The result is a form of time travel—enabling observation of sites that have been radically altered or destroyed in the intervening decades. In VR, these models can also coexist with their modern counterparts derived from drone mapping missions.

“One reimagined archaeological site may actually be 20 or 30 different models of this same space during different phases of excavation over years or even decades of time,” Morrow said.

The process creates incredibly realistic results.

Archaeologist and historical anthropologist Steve Wernke, right, and postdoctoral research fellow Giles Morrow are working within a virtual reality replica of a 16th century Andean church. (submitted)

“I’ve actually never physically been to this site, but I’ve been working in it virtually for quite a while,” Morrow said. “I gave a lecture recently where 30 people arrived in the site in virtual reality. I was able to bring in objects and talk about them in an in-depth way, which really brings students into this research in a way that’s impossible otherwise.”


At large scales, the challenge in having massive amounts of data is creating a strategy that makes the data useful. That’s where artificial intelligence and cooperation between Vanderbilt’s Spatial Analysis Research Lab and experts in computer science come in.

Wernke’s team is collaborating with researchers at Purdue University and Brown University to develop an AI-assisted imagery survey and classification pipeline. They were recently awarded a multi-institutional collaborative NSF grant to develop this human-AI teaming approach.

“What this NSF grant will also enable us to do is utilize artificial intelligence to categorize sites and actually pull out more detail from the sites that we’ve identified in the imagery itself,” Wernke said.

The teams will use artificial intelligence for site detection to extend the geographic survey even further, and to aid in the classification of sites by type and time period.

“In the past, archaeologists have had only ‘pinholes’ to look through from our field surveys, leaving to the imagination what the wider distribution of archaeological sites might be like.

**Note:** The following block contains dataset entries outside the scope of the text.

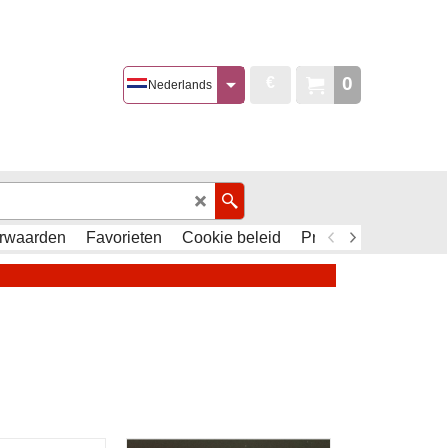
0
€
Nederlands
rwaarden
Favorieten
Cookie beleid
Privacy Policy - AVG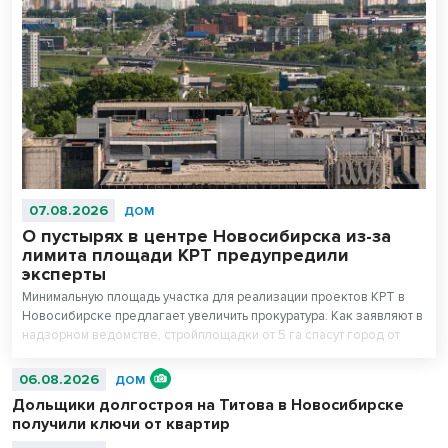
07.08.2026
ДОМ
О пустырях в центре Новосибирска из-за
лимита площади КРТ предупредили
эксперты
Минимальную площадь участка для реализации проектов КРТ в
Новосибирске предлагает увеличить прокуратура. Как заявляют в
надзорном ведомстве, стройплощадки от 5 га спасут город от
точечной застройки. Как заявляют девелоперы, такая высокая
планка минимальной площади может привести к деградации
06.08.2026
ДОМ
старых промзон и ветхой застройки в центре Новосибирска.
Дольщики долгостроя на Титова в Новосибирске
получили ключи от квартир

These AI-assisted techniques promise to provide that much broader perspective,” Wernke said.

Researchers are using artificial intelligence in archaeology, training the computer to recognize specific elements and classify them. (submitted)

Vanderbilt anthropology doctoral candidates Gabriela Ore Menendez and James Zimmer-Dauphinee work extensively on the artificial intelligence component of this research.

“The first step in artificial intelligence is to train the computer to recognize specific elements and classify them,” Oré Menéndez said. “We’re using GeoPACHA as training data for the AI neural network to enable it to eventually go out and survey even larger areas autonomously.”

She is working with the software to identify parts of the agricultural landscape found in satellite and drone photos to understand why ancient peoples moved from their ancestral lands.


Working in collaboration with Yuankai Huo, assistant professor of computer science and computer engineering, Zimmer-Dauphinee and Wernke are developing a Convolutional Neural Network (CNN) to autonomously detect abandoned architecture in satellite images.

This collaboration stems from unexpected commonalities in the problems of biomedical imaging and virtual archaeological survey.

“Just as tumors are made of the same materials as other tissues in the body, archaeological sites are made from the same materials as the surrounding landscape. The problem for both fields identifying features from a common background signal,” Zimmer-Dauphinee said.

Wernke believes the ultimate goal is to create a new understanding of people’s experiences and environments across the long sweep of the human story in the Andes. This could give greater insight into past urban growth and thus possibly aid future urbanization.

“The fundamental reason why I do this kind of research is to co-produce with my hosts understandings of the cultural legacies that the ancient peoples of the Andes have endowed on their descendants, and to bear witness to the challenges and injustices that they endured through European invasion and colonization, even as they persevered and maintained a measure of self-determination to the present,” Wernke said.